The costs are expressed in Ethereum network gas; a
rate of $2*10^{-9}$ ether per gas used was set, with the price of 180.66 US dollars per ether (value for April 2020). The results are presented in Table \ref{tbl:eth}. 
\begin{table}
\begin{tabular}{ |c|c|c|c|c| } 
 \hline
 Operation name & Transaction cost & Execution cost & Total gas & USD price \\
 \hline
 \hline
 Creating contract & 613654 & 421050 & 1034704 & \$0.93123 \\
 \hline
 publishDataset & 55140 & 33612 & 88752 & \$0.07988 \\
 \hline
 requestDataset & 23313 & 1913 & 25226 & \$0.0227 \\
 \hline
 releaseDataset & 44728 & 23456 & 68184 & \$0.06136 \\
 \hline
 publishRework & 30134 & 8734 & 38868 & \$0.03497 \\
 \hline
\end{tabular}
\caption{Gas costs as defined by the \gls{evm} and network of the implemented smart contract for rights management of research data.
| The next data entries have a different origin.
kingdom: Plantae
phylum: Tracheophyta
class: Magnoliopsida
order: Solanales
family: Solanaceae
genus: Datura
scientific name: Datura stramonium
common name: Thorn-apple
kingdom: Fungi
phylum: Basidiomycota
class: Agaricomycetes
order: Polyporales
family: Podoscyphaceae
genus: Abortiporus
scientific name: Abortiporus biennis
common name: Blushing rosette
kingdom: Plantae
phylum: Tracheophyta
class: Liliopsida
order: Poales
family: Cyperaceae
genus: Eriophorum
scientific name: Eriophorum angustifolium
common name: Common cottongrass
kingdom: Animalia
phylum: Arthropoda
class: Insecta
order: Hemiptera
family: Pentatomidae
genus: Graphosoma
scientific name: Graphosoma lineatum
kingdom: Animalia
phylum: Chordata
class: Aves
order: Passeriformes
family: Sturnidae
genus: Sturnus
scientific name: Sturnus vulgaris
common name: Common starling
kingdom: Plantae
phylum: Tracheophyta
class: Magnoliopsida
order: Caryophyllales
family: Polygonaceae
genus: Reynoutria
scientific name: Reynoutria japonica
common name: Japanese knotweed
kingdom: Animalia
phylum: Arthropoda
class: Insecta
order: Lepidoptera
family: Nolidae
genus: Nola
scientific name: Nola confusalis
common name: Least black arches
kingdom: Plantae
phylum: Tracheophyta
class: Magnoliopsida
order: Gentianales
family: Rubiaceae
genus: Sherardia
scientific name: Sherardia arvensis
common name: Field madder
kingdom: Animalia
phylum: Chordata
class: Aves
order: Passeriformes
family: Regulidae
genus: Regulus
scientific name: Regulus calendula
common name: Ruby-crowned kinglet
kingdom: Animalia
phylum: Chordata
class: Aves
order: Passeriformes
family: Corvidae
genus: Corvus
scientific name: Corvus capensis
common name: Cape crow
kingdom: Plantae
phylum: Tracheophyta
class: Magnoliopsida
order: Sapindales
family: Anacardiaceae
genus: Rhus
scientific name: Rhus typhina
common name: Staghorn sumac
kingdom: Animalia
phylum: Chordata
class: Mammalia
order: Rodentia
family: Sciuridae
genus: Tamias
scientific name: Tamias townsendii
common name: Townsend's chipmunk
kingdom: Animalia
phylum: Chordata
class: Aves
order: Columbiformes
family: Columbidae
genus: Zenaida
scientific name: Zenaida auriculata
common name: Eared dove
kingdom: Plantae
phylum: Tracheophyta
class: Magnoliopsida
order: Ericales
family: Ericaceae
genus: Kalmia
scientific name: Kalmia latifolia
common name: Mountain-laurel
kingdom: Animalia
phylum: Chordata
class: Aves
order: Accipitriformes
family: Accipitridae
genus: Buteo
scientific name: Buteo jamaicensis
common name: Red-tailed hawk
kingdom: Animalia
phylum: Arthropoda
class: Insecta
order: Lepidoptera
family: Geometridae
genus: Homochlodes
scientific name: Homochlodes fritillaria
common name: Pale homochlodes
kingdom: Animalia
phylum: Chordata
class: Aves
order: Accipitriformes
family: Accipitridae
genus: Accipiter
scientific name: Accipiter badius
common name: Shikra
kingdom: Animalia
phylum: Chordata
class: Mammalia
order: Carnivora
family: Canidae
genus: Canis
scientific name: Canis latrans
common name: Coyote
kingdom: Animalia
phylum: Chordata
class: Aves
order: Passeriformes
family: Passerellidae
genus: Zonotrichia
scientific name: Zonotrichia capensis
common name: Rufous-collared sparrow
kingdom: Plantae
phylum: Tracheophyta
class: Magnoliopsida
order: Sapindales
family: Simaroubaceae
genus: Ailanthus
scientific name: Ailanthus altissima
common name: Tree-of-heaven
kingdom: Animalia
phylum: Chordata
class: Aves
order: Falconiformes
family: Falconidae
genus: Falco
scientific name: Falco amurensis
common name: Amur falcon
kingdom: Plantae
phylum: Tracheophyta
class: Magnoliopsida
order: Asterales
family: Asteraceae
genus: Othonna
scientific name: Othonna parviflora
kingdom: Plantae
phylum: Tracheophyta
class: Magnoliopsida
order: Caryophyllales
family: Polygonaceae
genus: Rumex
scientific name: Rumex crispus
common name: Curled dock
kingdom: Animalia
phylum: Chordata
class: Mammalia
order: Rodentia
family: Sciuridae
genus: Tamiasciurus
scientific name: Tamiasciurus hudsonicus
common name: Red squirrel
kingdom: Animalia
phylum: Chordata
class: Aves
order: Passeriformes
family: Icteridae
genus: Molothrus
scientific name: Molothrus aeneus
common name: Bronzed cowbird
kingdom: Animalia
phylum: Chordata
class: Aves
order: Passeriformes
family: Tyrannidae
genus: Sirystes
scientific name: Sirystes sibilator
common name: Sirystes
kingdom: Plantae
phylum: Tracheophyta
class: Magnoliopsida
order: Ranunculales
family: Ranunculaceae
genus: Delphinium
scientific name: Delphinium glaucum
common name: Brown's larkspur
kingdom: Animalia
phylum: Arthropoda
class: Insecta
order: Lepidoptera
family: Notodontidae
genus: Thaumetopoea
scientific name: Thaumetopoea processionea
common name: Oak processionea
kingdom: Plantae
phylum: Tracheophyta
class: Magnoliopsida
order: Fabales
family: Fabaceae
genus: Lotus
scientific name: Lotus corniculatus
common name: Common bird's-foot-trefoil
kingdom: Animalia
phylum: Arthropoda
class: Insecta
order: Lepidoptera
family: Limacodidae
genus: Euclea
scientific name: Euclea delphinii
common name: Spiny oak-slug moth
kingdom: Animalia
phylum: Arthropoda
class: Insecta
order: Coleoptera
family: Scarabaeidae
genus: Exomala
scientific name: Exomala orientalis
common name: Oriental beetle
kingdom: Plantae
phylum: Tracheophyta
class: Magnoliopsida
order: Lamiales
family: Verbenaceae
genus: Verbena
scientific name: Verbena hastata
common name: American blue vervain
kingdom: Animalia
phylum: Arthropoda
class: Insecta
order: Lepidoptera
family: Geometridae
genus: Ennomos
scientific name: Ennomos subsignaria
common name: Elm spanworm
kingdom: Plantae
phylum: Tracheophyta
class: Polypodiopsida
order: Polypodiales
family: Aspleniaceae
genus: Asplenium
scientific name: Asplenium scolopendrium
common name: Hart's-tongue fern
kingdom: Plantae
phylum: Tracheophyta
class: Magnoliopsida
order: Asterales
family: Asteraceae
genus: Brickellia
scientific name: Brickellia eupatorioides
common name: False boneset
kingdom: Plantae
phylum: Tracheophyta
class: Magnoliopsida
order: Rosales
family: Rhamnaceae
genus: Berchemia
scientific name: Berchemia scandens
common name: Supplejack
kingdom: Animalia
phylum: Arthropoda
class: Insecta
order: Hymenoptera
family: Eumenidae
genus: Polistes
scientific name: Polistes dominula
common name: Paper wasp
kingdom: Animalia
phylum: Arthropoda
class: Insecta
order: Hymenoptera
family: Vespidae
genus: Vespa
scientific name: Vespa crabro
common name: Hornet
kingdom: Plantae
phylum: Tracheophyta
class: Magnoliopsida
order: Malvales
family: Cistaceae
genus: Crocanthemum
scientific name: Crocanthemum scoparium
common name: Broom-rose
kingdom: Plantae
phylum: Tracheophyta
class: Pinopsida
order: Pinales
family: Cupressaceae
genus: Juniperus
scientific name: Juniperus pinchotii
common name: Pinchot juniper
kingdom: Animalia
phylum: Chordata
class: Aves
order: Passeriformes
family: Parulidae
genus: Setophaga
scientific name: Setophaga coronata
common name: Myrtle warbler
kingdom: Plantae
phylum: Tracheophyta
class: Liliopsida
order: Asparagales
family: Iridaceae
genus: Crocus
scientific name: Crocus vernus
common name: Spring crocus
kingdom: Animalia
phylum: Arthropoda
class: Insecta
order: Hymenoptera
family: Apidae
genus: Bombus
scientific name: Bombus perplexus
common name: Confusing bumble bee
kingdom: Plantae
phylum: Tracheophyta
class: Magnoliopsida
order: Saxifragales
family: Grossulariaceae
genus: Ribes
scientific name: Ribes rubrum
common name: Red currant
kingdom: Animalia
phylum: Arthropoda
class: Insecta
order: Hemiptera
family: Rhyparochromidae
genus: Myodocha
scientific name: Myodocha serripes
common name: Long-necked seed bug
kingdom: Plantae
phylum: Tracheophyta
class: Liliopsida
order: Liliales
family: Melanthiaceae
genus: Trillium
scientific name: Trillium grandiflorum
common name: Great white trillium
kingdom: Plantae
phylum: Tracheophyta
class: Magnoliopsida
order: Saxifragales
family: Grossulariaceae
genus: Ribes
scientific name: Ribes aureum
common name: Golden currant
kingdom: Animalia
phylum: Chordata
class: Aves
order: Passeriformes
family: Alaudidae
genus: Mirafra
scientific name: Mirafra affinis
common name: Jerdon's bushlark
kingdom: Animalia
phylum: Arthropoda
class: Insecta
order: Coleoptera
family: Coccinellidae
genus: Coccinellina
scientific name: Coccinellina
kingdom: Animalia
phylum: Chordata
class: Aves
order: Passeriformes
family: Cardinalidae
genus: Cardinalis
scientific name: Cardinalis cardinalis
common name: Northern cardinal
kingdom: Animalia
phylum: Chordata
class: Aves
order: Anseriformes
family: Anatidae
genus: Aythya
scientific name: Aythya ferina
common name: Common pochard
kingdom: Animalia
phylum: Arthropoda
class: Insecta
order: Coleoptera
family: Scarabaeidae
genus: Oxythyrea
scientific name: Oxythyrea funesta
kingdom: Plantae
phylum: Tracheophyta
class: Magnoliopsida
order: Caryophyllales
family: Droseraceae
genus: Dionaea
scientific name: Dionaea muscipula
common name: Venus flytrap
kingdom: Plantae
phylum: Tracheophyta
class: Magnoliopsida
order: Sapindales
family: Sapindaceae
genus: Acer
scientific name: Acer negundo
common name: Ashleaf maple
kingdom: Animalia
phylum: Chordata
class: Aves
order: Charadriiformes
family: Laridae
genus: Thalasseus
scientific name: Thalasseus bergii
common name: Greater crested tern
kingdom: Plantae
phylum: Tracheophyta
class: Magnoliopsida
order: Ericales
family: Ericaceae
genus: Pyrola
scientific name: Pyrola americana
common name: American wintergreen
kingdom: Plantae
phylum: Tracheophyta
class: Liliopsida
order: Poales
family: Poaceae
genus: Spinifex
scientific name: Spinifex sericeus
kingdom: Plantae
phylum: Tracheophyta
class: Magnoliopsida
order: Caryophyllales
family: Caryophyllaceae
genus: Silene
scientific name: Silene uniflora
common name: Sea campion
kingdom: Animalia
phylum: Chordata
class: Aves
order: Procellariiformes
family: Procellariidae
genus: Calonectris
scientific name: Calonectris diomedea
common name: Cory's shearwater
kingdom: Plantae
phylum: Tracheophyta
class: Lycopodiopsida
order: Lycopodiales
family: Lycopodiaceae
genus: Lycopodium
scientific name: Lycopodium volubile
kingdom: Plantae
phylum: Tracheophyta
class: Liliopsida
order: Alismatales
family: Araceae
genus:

Equivalents in US dollars, calculated using the rates available in April 2020, are included. While the \emph{transaction cost} is an estimation of work required to define the contract on the network, the \emph{execution cost} considers the actual execution cost of the transaction, based on the number of computing operations.}
\label{tbl:eth}
\end{table}

As it can be observed, the total cost for setting up and executing the contract is below two US dollars. If researchers would be to support these costs, as opposed to having the
network fully sustained by research publishers or any other scholarly communication entity, they are still negligible when compared to other usual expenses, such as, for example, \glspl{apc} or \gls{oa} publishing: the costs required by Springer Nature and Elsevier can easily go in the range of thousands of US dollars\cite{elsevierapc,snoa}. 

An interesting aspect that stems from this analysis and takes inspiration from the widespread use of blockchain technologies in financial workflows relates to the implementation of incentives for both publishing research data and also considering replication studies. Given that the framework for implementing such mechanisms is inherent in the targeted platform, it is fairly easy to extend the smart contract to consider, for example, awarding a number of value tokens (ethers) when a new data set is published; similarly, a number of value tokens could be subtracted from the \gls{eoa} of the reuser, thus creating further incentives to stay in line with the established terms.